EXERCISE PROMPT
Would you write out all of the entries below, exactly as they stand?

(Collection entries)
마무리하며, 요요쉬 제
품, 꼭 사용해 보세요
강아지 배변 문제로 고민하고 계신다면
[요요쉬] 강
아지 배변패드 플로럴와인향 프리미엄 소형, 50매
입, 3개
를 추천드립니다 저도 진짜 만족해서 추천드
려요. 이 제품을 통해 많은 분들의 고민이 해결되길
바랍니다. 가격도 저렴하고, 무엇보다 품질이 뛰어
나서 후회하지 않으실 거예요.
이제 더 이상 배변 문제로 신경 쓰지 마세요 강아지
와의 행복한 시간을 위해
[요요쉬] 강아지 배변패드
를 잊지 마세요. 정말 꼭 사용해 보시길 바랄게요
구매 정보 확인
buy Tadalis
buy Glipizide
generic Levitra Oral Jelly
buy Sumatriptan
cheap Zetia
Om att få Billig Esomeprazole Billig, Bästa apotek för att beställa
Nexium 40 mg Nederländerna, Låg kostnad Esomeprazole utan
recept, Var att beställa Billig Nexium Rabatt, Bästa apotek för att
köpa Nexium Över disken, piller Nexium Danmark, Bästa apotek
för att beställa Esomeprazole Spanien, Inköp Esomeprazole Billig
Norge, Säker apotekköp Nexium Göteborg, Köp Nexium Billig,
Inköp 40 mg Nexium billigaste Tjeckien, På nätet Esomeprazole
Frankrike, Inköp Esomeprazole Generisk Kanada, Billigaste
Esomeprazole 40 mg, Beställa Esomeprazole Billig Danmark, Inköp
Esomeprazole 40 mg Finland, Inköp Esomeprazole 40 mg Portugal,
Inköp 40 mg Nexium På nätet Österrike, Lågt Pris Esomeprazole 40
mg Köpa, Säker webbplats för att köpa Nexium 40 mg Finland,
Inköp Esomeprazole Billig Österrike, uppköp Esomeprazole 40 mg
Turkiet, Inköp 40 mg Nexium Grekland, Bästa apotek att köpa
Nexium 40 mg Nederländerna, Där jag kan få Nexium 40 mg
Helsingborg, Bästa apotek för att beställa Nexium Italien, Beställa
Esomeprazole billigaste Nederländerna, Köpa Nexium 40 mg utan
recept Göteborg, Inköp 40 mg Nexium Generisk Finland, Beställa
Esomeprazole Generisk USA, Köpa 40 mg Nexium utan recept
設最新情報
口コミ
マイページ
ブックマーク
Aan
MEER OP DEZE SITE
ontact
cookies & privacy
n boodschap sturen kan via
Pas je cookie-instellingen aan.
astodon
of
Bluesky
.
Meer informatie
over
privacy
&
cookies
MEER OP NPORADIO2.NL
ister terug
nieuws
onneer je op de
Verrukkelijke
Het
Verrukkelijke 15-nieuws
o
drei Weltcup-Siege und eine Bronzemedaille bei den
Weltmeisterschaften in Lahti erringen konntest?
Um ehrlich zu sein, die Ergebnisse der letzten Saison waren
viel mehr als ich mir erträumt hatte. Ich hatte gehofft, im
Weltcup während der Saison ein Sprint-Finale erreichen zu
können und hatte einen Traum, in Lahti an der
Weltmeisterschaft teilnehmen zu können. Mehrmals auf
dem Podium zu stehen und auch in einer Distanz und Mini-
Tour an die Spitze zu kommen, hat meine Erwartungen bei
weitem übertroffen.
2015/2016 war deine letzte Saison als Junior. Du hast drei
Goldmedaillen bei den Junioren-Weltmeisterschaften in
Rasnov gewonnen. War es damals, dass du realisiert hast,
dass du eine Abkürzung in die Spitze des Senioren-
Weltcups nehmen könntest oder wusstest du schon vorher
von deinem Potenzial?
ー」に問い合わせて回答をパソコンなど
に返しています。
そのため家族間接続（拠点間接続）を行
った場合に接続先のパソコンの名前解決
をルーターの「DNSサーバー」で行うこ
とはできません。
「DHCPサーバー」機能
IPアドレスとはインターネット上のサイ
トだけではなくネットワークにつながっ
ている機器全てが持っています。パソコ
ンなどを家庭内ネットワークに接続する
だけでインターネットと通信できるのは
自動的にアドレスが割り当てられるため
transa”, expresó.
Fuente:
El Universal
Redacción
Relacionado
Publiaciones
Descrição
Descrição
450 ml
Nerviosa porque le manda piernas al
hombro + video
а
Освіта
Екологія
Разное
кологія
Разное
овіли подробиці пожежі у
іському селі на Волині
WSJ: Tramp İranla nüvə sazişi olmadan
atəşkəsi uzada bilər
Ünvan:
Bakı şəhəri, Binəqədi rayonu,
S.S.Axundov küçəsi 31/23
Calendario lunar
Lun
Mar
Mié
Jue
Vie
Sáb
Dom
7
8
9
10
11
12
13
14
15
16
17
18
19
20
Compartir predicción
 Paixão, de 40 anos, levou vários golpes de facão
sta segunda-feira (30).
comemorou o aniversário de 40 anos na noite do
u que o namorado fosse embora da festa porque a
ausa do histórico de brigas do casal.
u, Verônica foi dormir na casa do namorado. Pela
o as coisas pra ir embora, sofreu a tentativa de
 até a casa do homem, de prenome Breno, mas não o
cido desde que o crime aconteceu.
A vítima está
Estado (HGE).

SOLUTION TO THIS EXERCISE
마무리하며, 요요쉬 제
품, 꼭 사용해 보세요
강아지 배변 문제로 고민하고 계신다면
[요요쉬] 강
아지 배변패드 플로럴와인향 프리미엄 소형, 50매
입, 3개
를 추천드립니다 저도 진짜 만족해서 추천드
려요. 이 제품을 통해 많은 분들의 고민이 해결되길
바랍니다. 가격도 저렴하고, 무엇보다 품질이 뛰어
나서 후회하지 않으실 거예요.
이제 더 이상 배변 문제로 신경 쓰지 마세요 강아지
와의 행복한 시간을 위해
[요요쉬] 강아지 배변패드
를 잊지 마세요. 정말 꼭 사용해 보시길 바랄게요
구매 정보 확인
buy Tadalis
buy Glipizide
generic Levitra Oral Jelly
buy Sumatriptan
cheap Zetia
Om att få Billig Esomeprazole Billig, Bästa apotek för att beställa
Nexium 40 mg Nederländerna, Låg kostnad Esomeprazole utan
recept, Var att beställa Billig Nexium Rabatt, Bästa apotek för att
köpa Nexium Över disken, piller Nexium Danmark, Bästa apotek
för att beställa Esomeprazole Spanien, Inköp Esomeprazole Billig
Norge, Säker apotekköp Nexium Göteborg, Köp Nexium Billig,
Inköp 40 mg Nexium billigaste Tjeckien, På nätet Esomeprazole
Frankrike, Inköp Esomeprazole Generisk Kanada, Billigaste
Esomeprazole 40 mg, Beställa Esomeprazole Billig Danmark, Inköp
Esomeprazole 40 mg Finland, Inköp Esomeprazole 40 mg Portugal,
Inköp 40 mg Nexium På nätet Österrike, Lågt Pris Esomeprazole 40
mg Köpa, Säker webbplats för att köpa Nexium 40 mg Finland,
Inköp Esomeprazole Billig Österrike, uppköp Esomeprazole 40 mg
Turkiet, Inköp 40 mg Nexium Grekland, Bästa apotek att köpa
Nexium 40 mg Nederländerna, Där jag kan få Nexium 40 mg
Helsingborg, Bästa apotek för att beställa Nexium Italien, Beställa
Esomeprazole billigaste Nederländerna, Köpa Nexium 40 mg utan
recept Göteborg, Inköp 40 mg Nexium Generisk Finland, Beställa
Esomeprazole Generisk USA, Köpa 40 mg Nexium utan recept
設最新情報
口コミ
マイページ
ブックマーク
Aan
MEER OP DEZE SITE
ontact
cookies & privacy
n boodschap sturen kan via
Pas je cookie-instellingen aan.
astodon
of
Bluesky
.
Meer informatie
over
privacy
&
cookies
MEER OP NPORADIO2.NL
ister terug
nieuws
onneer je op de
Verrukkelijke
Het
Verrukkelijke 15-nieuws
o
drei Weltcup-Siege und eine Bronzemedaille bei den
Weltmeisterschaften in Lahti erringen konntest?
Um ehrlich zu sein, die Ergebnisse der letzten Saison waren
viel mehr als ich mir erträumt hatte. Ich hatte gehofft, im
Weltcup während der Saison ein Sprint-Finale erreichen zu
können und hatte einen Traum, in Lahti an der
Weltmeisterschaft teilnehmen zu können. Mehrmals auf
dem Podium zu stehen und auch in einer Distanz und Mini-
Tour an die Spitze zu kommen, hat meine Erwartungen bei
weitem übertroffen.
2015/2016 war deine letzte Saison als Junior. Du hast drei
Goldmedaillen bei den Junioren-Weltmeisterschaften in
Rasnov gewonnen. War es damals, dass du realisiert hast,
dass du eine Abkürzung in die Spitze des Senioren-
Weltcups nehmen könntest oder wusstest du schon vorher
von deinem Potenzial?
ー」に問い合わせて回答をパソコンなど
に返しています。
そのため家族間接続（拠点間接続）を行
った場合に接続先のパソコンの名前解決
をルーターの「DNSサーバー」で行うこ
とはできません。
「DHCPサーバー」機能
IPアドレスとはインターネット上のサイ
トだけではなくネットワークにつながっ
ている機器全てが持っています。パソコ
ンなどを家庭内ネットワークに接続する
だけでインターネットと通信できるのは
自動的にアドレスが割り当てられるため
transa”, expresó.
Fuente:
El Universal
Redacción
Relacionado
Publiaciones
Descrição
Descrição
450 ml
Nerviosa porque le manda piernas al
hombro + video
а
Освіта
Екологія
Разное
кологія
Разное
овіли подробиці пожежі у
іському селі на Волині
WSJ: Tramp İranla nüvə sazişi olmadan
atəşkəsi uzada bilər
Ünvan:
Bakı şəhəri, Binəqədi rayonu,
S.S.Axundov küçəsi 31/23
Calendario lunar
Lun
Mar
Mié
Jue
Vie
Sáb
Dom
7
8
9
10
11
12
13
14
15
16
17
18
19
20
Compartir predicción
 Paixão, de 40 anos, levou vários golpes de facão
sta segunda-feira (30).
comemorou o aniversário de 40 anos na noite do
u que o namorado fosse embora da festa porque a
ausa do histórico de brigas do casal.
u, Verônica foi dormir na casa do namorado. Pela
o as coisas pra ir embora, sofreu a tentativa de
 até a casa do homem, de prenome Breno, mas não o
cido desde que o crime aconteceu.
A vítima está
Estado (HGE).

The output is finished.